Professor of Polymer Chemistry and Colloid Chemistry at the University of Sheffield

Steven Peter Armes (born 1962) is a Professor of polymer chemistry and colloid chemistry at the University of Sheffield.

==Education==
Armes was educated at Whitley Abbey Comprehensive School in Coventry and the University of Bristol where he was awarded a Bachelor of Science degree in 1983 followed by a PhD in 1987 for research supervised by Brian Vincent.

==Career and research==
After a postdoctoral research at Los Alamos National Laboratory Armes became a lecturer at the University of Sussex in 1989 where he worked until 2004. He moved to Sheffield to become Professor of Polymer and Colloid Chemistry in 2004. As of 2016, he is a director of Farapack Polymers Limited, a corporate spin-off from the University of Sheffield. Armes group does research on polymer chemistry and colloid chemistry. Using polymerisation techniques such as reversible addition−fragmentation chain-transfer polymerization (RAFT) and atom-transfer radical-polymerization (ATRP) his laboratory synthesises a wide range of polymers.

His research focuses on the synthesis and application of polymers – long-chain molecules formed from many repeating units known as monomers. In particular, Steven's research group has developed new ways to make water-soluble or water-dispersible polymers based on methacrylic monomers.

A powerful approach is to use polymerization-induced self-assembly (PISA). For example, a water-insoluble polymer can be grown from one end of a water-soluble polymer in aqueous solution. The growing hydrophobic chain leads to in situ self-assembly, forming copolymer nanoparticles of tuneable size and shape. These nanoparticles have a wide range of potential applications, including as a long-term storage medium for stem cells, viscosity modifiers, novel microcapsules and nanoparticle lubricants.

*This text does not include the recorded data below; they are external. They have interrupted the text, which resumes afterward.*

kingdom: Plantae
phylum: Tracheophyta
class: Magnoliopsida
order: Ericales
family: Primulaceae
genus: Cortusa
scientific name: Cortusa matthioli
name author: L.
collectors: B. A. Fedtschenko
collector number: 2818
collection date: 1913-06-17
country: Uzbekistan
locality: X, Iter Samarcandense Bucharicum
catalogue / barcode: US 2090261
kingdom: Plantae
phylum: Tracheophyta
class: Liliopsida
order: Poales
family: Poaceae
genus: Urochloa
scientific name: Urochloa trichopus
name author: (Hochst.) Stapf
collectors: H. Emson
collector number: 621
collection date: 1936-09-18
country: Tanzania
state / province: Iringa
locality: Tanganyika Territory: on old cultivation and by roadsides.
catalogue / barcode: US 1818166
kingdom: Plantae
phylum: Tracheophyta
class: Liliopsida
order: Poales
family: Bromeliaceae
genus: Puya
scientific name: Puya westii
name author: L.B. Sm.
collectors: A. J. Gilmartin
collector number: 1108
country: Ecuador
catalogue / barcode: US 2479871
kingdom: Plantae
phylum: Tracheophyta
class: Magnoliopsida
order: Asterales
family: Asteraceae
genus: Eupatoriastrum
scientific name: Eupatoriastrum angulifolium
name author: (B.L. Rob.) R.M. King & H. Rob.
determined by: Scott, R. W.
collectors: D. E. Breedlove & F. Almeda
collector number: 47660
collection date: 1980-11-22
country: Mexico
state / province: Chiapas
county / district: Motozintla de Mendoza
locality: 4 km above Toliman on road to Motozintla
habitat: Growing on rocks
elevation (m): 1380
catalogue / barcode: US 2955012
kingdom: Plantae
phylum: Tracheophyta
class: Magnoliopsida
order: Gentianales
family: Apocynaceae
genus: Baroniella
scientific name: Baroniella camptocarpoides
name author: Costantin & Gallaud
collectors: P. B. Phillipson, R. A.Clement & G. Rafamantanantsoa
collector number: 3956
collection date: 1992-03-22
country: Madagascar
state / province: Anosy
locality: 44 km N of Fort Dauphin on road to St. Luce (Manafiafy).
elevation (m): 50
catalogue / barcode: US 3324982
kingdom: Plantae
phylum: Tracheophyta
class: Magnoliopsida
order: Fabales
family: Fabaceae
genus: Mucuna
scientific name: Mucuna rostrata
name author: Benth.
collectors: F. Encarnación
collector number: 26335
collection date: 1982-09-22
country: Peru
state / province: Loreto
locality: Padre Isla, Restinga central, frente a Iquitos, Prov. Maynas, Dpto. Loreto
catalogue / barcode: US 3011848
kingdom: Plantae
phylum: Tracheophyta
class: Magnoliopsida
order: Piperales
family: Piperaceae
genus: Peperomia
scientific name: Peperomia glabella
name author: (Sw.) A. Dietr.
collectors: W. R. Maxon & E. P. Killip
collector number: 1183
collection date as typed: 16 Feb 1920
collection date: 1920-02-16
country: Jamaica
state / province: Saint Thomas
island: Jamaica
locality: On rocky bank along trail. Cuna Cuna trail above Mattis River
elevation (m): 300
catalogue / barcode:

His other research interests include designing novel biocompatible copolymer gels and vesicles and developing microscopic nanocomposite particles, which have applications in paints and anti-reflective coatings. Steven also has a fruitful collaboration with space scientists based in the United Kingdom, Germany, and the United States, for whom he designs synthetic mimics to aid our understanding the behaviour of micrometeorites travelling at hypervelocities in outer space. Armes has developed robust new synthetic routes to controlled-structure water-soluble polymers. He optimised the living radical polymerisation of hydrophilic methacrylates, discovered a new class of 'schizophrenic' diblock copolymers whose amphiphilicity can be switched on or off, and has designed a range of novel biocompatible block copolymer gels and vesicles. His work on water-borne polymer colloids has led to novel shell cross-linked micelles and nanocomposite particles, with applications in paints, anti-reflective coatings and as stimulus-responsive Pickering emulsifiers.

===Awards and honours===
Armes was elected a Fellow of the Royal Society (FRS) in 2014. More recently, he has pioneered polymerisation-induced self-assembly to produce a range of bespoke spherical, worm-like and vesicular nano-objects via RAFT dispersion polymerisation. In 2013, Armes was awarded the Tilden Prize by the Royal Society of Chemistry.